For many clients, not having this amount of the QCD reflected as a part of their taxable income can have significant planning benefits in terms of managing their adjusted gross income levels. For example, the cost of your client’s Medicare Part B premiums are determined by their modified AGI. The amount of the QCD will reduce taxable income and can help your client manage their AGI to help them keep their Medicare premiums lower in future years.

Depending upon your client’s situation, they could face phase-outs based on the level of their AGI for things such as the eligibility to make Roth IRA contributions if they have earned income, utilizing certain itemized deductions and exemptions and managing the net investment income tax connected with the taxation of long-term capital gains.

4. QCDs are made as an individual.

In the case of a married couple, each spouse has their own $100,000 annual limit for QCDs from their respective traditional IRAs, just as they each have their own RMD. For married clients, having both clients take a QCD from their traditional IRAs can allow them to make significant charitable contributions in some cases.

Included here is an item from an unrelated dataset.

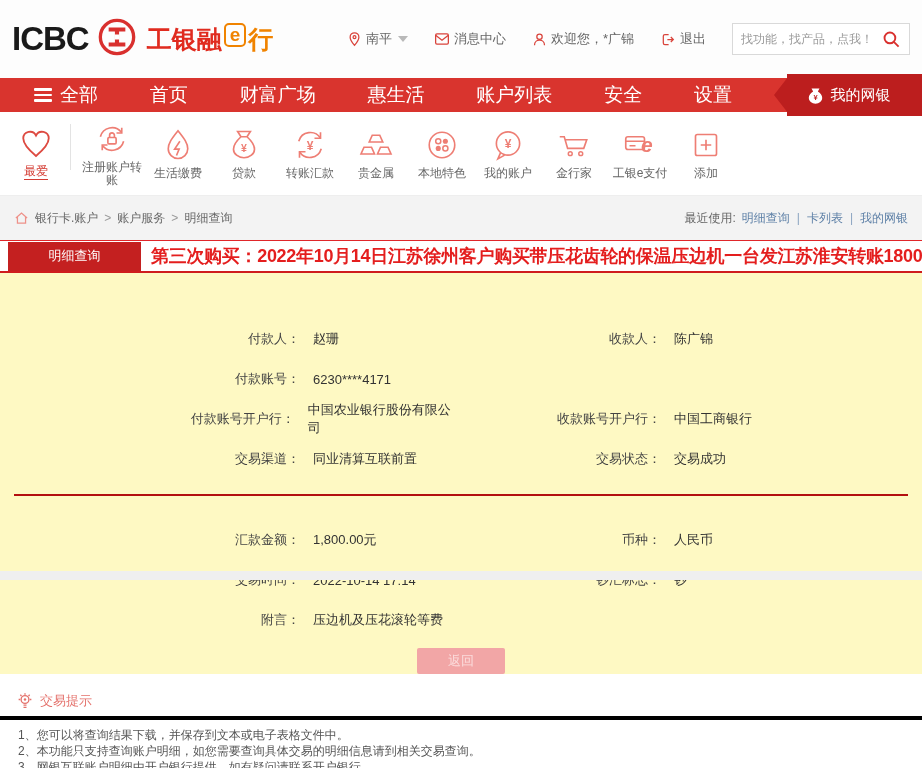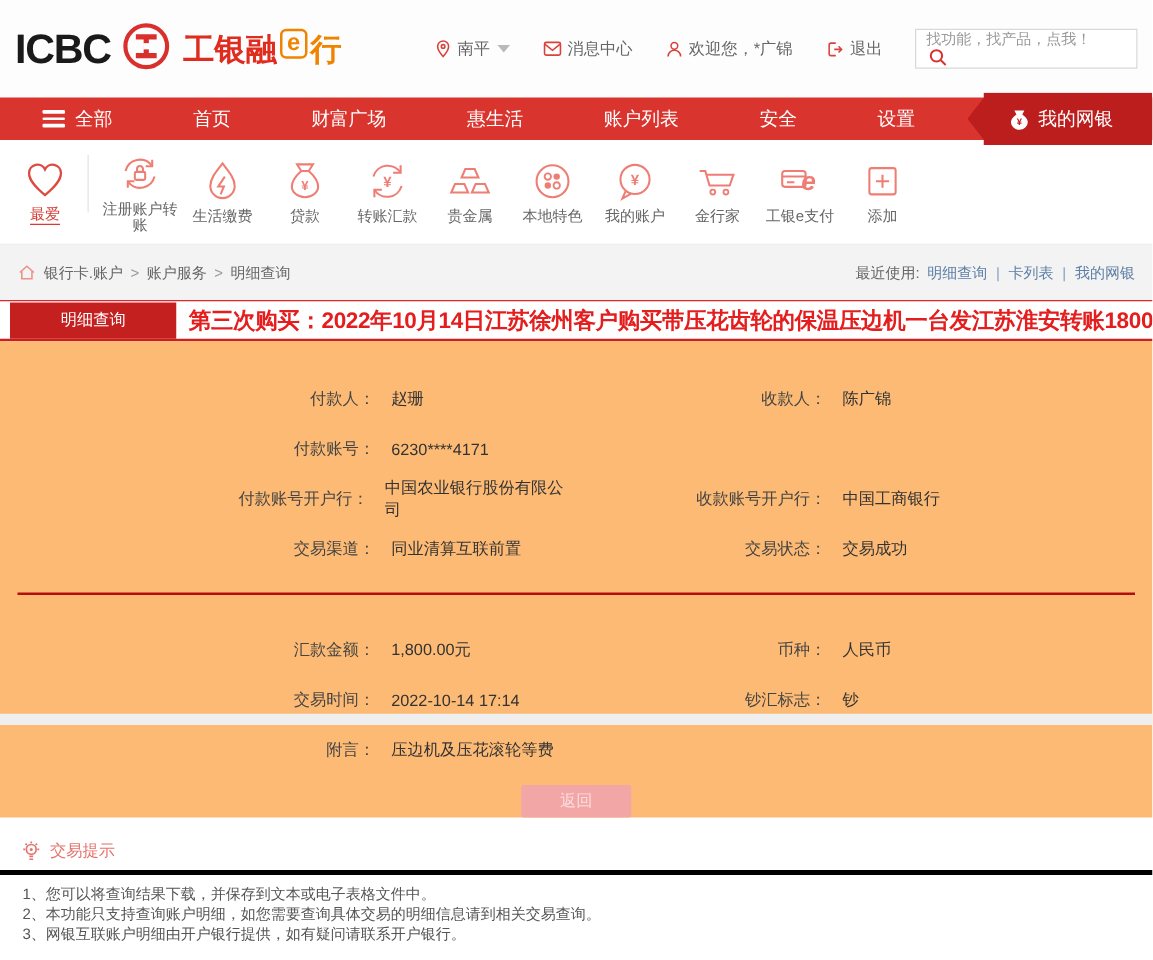"找功能，找产品，点我！" .searchbox { align-items: none -> center; flex-direction: column -> none }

Depending upon their situation and desires, they could give up to $100,000 each to qualified charities.  

A Caution About QCDs

One cautionary note about QCDs for clients making contributions to a traditional IRA after age 70 ½which is allowed under the Secure Act: These contributions can affect the amount of QCDs allowed for that client

QCDs are a viable planning tool for clients who are at least age 70 ½ and charitably inclined. Your guidance can help your clients determine if QCDs are right for them in 2021 and beyond.